◆ Your goal ◆
Please reproduce the passage of the equine sleeping sickness text from "Sleeping Sickness Transmission" to "with the horse.", word for word.

Equine encephalomyelitis, also known as sleeping sickness, affects the nervous system of horses leading to confusion, mobility problems, drowsiness, depression and sometimes death. The viral disease is passed to horses through mosquito bites. Three types of the virus have been identified with the Eastern version being fatal in almost 90 percent of horse infections.
Sleeping Sickness Transmission
Several species of mosquitoes are responsible for transmitting the virus to horses. These species include the Aedes, Anopheles, Culex and Culeseta. However, horses are not the viruses primary target. Instead, mosquitoes usually infect birds, such as ducks or pigeons, with the virus. In the birds, the virus causes a blood infection that generally produces no negative symptoms. Instead, the reproduced virus waits in the bird’s blood for another mosquito that will transmit the virus into another bird where it can reproduce again. Unfortunately, horses sometimes end up in the middle of these exchanges, and the virus enters their body where it can cause serious symptoms, including:
- Vision problems.
- Muscle twitching.
- Head pressing.
- Problems swallowing.
Because the virus affects horses differently, the viral transmission ends with the horse.
Types of Equine Encephalomyelitis
Three types of this disease have been identified: the Western, the Eastern, and the Venezuelan. All three types are transmitted via mosquitoes. As the names suggest, Western equine encephalomyelitis occurs more frequently west of the Mississippi River while Eastern equine encephalomyelitis happens more often east of the Mississippi. The Venezuelan variety typically occurs in South America. However, all three types can appear anywhere in North or South America. The mosquito vector differs depending on which subspecies are present in that environment. For example, the Western equine encephalomyelitis version of the disease is transmitted in Manitoba, Canada by the Culex tarsalis mosquito. In Connecticut, research on the Eastern equine encephalomyelitis version found that 68 percent of the 122 cases studied were transmitted by the Culiseta melanura mosquito.
Prevention and Treatment
No specific treatment is available for these viruses once a horse is infected. Instead, horses are given anti-inflammatory drugs and fluids to care for the symptoms. If your horse survives the disease, he may have continued impairment for the rest of his life. Because of the seriousness of the disease, veterinarians recommend vaccinating horses yearly. Because mosquitoes transmit the disease, reducing mosquito breeding grounds near horse stables or pastures also can decrease the risk of infection.

◆ Data excerpts ◆
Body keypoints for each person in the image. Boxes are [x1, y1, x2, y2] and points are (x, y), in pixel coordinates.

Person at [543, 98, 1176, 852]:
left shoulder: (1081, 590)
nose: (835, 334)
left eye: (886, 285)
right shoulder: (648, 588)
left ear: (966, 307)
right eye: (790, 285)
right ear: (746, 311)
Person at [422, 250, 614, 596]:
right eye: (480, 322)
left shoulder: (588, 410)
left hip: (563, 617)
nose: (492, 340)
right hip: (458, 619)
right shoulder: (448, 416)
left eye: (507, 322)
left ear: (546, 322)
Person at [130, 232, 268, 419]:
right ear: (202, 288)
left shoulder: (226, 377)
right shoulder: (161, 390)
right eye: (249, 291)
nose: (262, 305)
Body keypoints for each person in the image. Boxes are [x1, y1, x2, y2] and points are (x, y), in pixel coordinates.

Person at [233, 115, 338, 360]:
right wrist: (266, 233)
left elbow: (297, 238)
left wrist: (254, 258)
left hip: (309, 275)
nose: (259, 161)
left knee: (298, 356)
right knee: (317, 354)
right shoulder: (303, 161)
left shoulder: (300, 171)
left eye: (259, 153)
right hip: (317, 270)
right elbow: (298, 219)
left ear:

◆ Your solution ◆
Sleeping Sickness Transmission
Several species of mosquitoes are responsible for transmitting the virus to horses. These species include the Aedes, Anopheles, Culex and Culeseta. However, horses are not the viruses primary target. Instead, mosquitoes usually infect birds, such as ducks or pigeons, with the virus. In the birds, the virus causes a blood infection that generally produces no negative symptoms. Instead, the reproduced virus waits in the bird’s blood for another mosquito that will transmit the virus into another bird where it can reproduce again. Unfortunately, horses sometimes end up in the middle of these exchanges, and the virus enters their body where it can cause serious symptoms, including:
- Vision problems.
- Muscle twitching.
- Head pressing.
- Problems swallowing.
Because the virus affects horses differently, the viral transmission ends with the horse.